Clos Puy Arnaud, 2015 Update

Let’s be honest; Bordeaux lags behind somewhat when it comes to organic and biodynamic viticulture. I think I am just trying to soften the blow by inserting ‘somewhat’ in that phrase. There is, as far as I can see, no reason why a much larger swathe of the region should not convert to a less chemically-dependent methodology when so many vignerons working in the drizzly appellations of the Loire Valley can achieve this. The reasons Bordeaux lags so far behind are many and varied, but I suspect a principal cause for this deficiency is that it is a region where the individual lacks power. In the Loire Valley a committed vigneron such as Richard Leroy has complete authority over his little domaine, and if he wants to convert to organic or biodynamic viticulture, or indeed a full-blown ‘natural’ philosophy, then he can do so, regardless of what negative effect this might have on yields, or revenue, or indeed quality. When it comes to making this decision, he is beholden to no-one. Except perhaps his bank manager, of course.

Clos Puy Arnaud

Big-name Bordeaux, however, is different. If there were a Venn diagram with two circles, one for viticulture and one for big business, where they intersect would be Bordeaux.
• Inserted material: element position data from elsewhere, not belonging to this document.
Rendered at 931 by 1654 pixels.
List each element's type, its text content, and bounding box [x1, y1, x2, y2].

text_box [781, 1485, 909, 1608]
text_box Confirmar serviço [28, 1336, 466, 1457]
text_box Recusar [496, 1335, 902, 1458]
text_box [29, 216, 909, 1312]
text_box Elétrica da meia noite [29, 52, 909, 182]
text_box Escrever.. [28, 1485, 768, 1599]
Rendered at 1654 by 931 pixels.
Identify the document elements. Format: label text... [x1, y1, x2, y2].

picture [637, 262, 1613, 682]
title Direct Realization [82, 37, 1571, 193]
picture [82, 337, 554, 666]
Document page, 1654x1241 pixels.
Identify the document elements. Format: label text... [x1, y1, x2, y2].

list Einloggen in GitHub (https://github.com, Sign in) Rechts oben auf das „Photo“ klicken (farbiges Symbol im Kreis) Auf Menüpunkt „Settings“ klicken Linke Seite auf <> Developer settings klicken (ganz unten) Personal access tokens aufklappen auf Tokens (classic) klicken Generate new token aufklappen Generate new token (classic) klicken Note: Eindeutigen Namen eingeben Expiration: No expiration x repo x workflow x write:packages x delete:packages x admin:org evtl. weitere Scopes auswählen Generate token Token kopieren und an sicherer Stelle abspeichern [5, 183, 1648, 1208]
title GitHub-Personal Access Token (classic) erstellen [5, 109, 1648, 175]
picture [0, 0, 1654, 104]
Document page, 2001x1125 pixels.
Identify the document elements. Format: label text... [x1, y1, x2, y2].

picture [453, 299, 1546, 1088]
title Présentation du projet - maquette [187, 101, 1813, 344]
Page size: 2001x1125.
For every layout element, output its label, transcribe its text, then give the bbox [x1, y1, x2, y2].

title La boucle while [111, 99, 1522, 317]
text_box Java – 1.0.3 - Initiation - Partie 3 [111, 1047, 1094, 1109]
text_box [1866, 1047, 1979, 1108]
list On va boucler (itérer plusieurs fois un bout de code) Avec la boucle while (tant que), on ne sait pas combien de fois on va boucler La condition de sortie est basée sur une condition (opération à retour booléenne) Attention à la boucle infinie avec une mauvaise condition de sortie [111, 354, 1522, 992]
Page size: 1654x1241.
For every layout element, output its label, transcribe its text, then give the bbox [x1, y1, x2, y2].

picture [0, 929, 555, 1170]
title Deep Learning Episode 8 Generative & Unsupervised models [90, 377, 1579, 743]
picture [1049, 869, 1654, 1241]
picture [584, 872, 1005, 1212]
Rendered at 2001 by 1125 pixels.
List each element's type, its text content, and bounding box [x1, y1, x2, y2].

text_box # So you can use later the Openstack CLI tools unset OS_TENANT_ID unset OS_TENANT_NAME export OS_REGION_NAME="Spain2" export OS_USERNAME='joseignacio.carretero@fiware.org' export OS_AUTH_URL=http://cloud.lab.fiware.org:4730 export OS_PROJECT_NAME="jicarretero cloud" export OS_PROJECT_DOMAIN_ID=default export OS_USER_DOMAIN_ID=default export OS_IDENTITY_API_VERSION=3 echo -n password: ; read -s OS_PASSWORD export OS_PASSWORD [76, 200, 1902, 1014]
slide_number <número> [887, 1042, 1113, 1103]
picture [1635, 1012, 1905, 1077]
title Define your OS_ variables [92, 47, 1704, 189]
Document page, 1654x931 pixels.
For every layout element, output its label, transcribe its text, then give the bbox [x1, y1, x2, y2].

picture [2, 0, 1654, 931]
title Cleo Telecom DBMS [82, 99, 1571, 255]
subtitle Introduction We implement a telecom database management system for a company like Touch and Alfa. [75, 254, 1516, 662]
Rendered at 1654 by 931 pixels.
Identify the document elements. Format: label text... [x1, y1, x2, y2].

The technical director is an employee, and he does not have free rein over the way in which the vineyards are managed. There are many other individuals all with a say, not least the accountants who will be only too ready to point out the negative effect on revenue of the reduced yields that may result. As a consequence over the past decade only a handful of big-name châteaux have made the move to organics or biodynamics, although more are joining them. The latest recruits are Château Palmer, fully biodynamic from the 2014 vintage onwards (certification is still some way off yet though), and some of the first growths – most notably Château Latour I think – continue to creep towards organic viticulture. The heart of the Latour vineyard, L’Enclos, will be fully organic from the 2015 vintage onwards.